OK, we might have found 157 entries that weren't caught with the previous splitting expression, meaning we might have gained 314 entries that were either not present or invalid in the previous data set. Let's see if that's really what happened.

In [None]:
# It can be much more efficient to do things like check if elements in
# one sequence exist in another using pandas objects rather than the
# standard python library, so I flatten the lists of lists of entries
# into pandas series containing all the entries.
old_entries = pd.Series(
    [e for page in entries_by_page for e in page],
    dtype=pd.StringDtype()
)
new_entries = pd.Series(
    [e for page in new_entries_by_page for e in page],
    dtype=pd.StringDtype()
)

# strip nonprinting characters and replace all newlines in each entry
# with spaces
old_entries = old_entries.str.strip()
new_entries = new_entries.str.strip()
old_entries = old_entries.str.replace('\n', ' ')
new_entries = new_entries.str.replace('\n', ' ')

# Get new entries that don't exist in the old set
new_entries = new_entries.loc[~new_entries.isin(old_entries)]

print(f'number of new entries: {len(new_entries)}')

# plot a histogram of lengths of the new entries
fig2 = new_entries.map(len).hist(bins=range(0, 400, 5))

The histogram we started with covers nearly 20,000 entries.
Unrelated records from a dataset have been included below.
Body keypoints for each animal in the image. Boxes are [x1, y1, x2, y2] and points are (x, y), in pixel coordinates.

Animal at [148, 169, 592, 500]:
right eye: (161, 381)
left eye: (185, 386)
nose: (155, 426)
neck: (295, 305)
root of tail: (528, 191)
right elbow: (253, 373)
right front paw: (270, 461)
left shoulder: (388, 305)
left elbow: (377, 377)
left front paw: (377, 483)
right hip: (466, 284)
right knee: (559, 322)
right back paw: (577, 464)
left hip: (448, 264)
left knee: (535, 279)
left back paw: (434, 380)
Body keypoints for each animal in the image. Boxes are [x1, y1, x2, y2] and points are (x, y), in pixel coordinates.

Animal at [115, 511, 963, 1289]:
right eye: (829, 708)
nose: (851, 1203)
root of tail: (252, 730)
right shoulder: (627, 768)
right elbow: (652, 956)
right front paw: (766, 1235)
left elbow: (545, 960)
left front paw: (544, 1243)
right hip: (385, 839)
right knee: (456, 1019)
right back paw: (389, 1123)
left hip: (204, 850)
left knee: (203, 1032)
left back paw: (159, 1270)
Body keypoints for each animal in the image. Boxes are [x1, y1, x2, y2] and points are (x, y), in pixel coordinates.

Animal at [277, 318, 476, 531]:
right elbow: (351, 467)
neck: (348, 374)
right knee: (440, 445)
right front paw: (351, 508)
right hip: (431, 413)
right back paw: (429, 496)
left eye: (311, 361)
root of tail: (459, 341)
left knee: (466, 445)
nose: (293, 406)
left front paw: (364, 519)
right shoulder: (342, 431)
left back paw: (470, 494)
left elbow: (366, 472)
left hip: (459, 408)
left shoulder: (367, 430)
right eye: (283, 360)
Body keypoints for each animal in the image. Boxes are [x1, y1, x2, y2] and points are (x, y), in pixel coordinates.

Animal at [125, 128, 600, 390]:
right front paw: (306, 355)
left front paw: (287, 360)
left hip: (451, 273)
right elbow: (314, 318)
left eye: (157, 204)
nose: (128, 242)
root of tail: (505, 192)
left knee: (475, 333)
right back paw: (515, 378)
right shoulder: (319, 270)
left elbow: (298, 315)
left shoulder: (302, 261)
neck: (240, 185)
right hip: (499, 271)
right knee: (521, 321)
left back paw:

Here we have only 300, but the plot generated in the previous cell already looks extremely similar to the one at the top of the document. This means we can probably assume the entries we've produced here are just as good as the rest of the entries we're already capturing. Probably! I haven't actually looked at the new entries in detail, but it's 0200 and I need to finish this up.

## <u>Wrapping up</u>

The goal here was to demonstrate how to play around with the data and the code for our summer project. The general method I followed was something like the following:
1. Get some kind of overview of the output from our current parsing operations. I went with the size of the strings but there are all kinds of ways to do this. You could think about features of strings that have words in all caps and compare them to strings that don't have capitalized words (publishers in the author-first entries are almost always capitalized). You could start by exploring the dataframes, where the strings have been parsed out into specific fields, rather than thinking about whole entries. Explore the results we have and find something you think is interesting. If you can't think of a way to use that feature to explore the data, run it by one of your colleagues and see what they think. Your team is always your best asset!
2. Use that view of the data to characterize what's working and what isn't. In this case it was clear that unreasonably short or long strings were going to have some errors, so I was able to look at those entries to see where there might be problems in the existing process.
3. Find out which part of the existing code is relevant for the feature you're interested in. This part is probably going to be hard if you haven't had a much experience with programming. If it isn't obvious how to proceed after you've had a look at some of the scripts, ask me or Anna how to do what you want to do.
4. See if you can modify the code to get different results.
5. Use the same overview process you started with to compare your new result with the old one.